* [Problem to work on]: For the word "left", search the records and show each line in which it occurs.

[Entries taken from a collection]
******************************

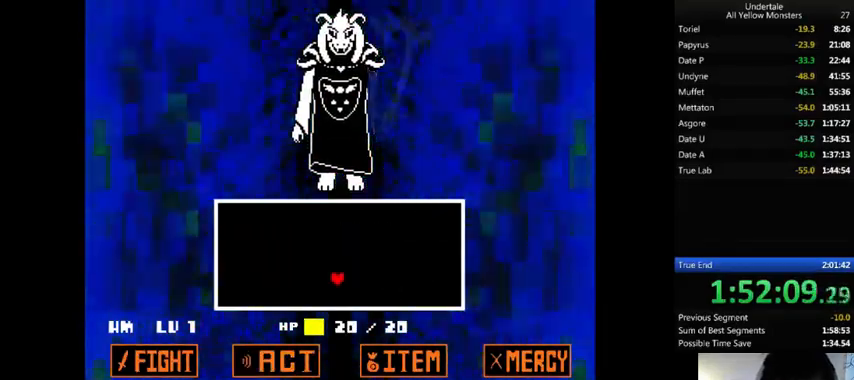
{"keys": ["down"], "events": []}
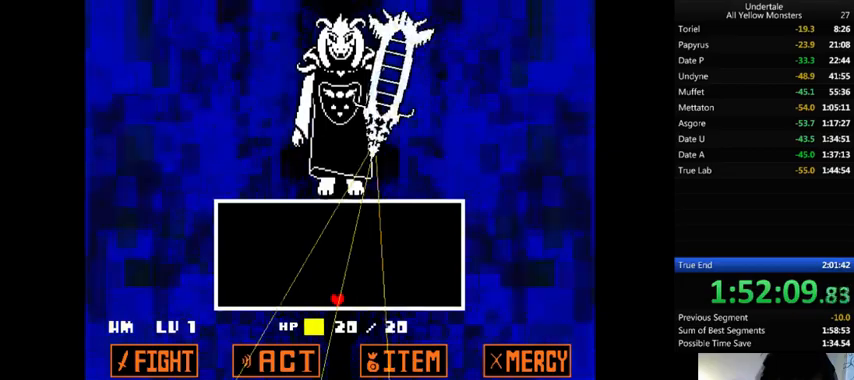
{"keys": [], "events": [[100, "down", "up"]]}
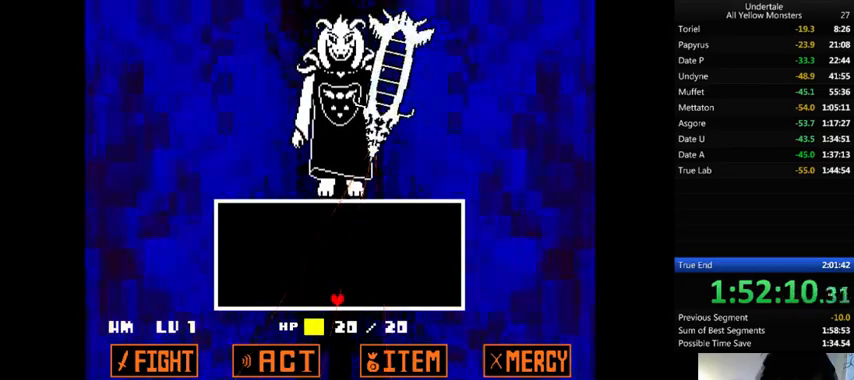
{"keys": ["left"], "events": [[200, "left", "down"]]}
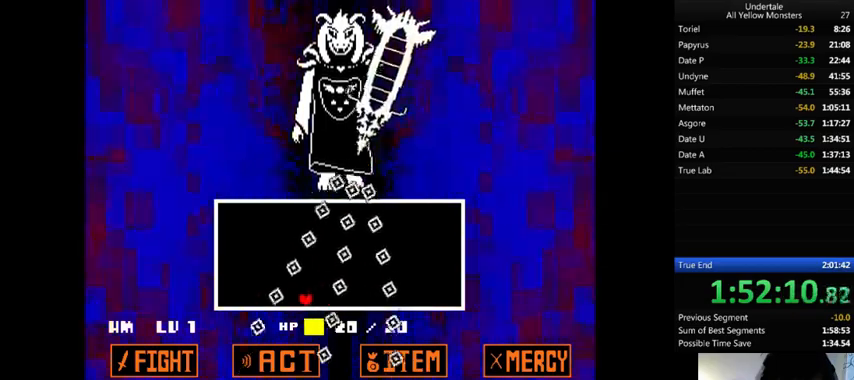
{"keys": [], "events": [[200, "left", "up"]]}
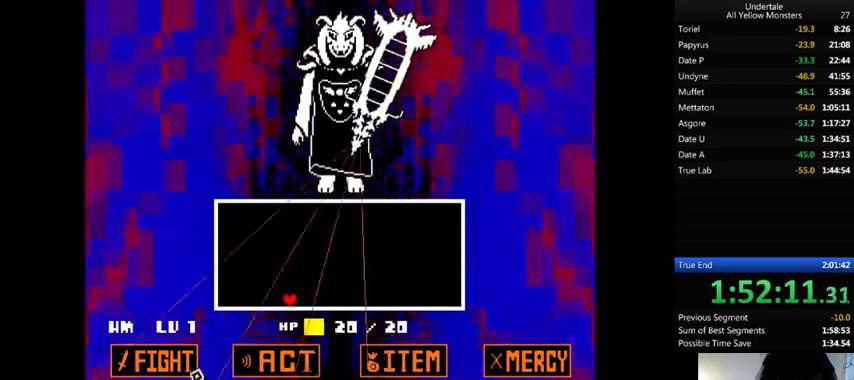
{"keys": [], "events": []}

******************************

* [Written response]:
{"keys": ["left"], "events": [[200, "left", "down"]]}
{"keys": [], "events": [[200, "left", "up"]]}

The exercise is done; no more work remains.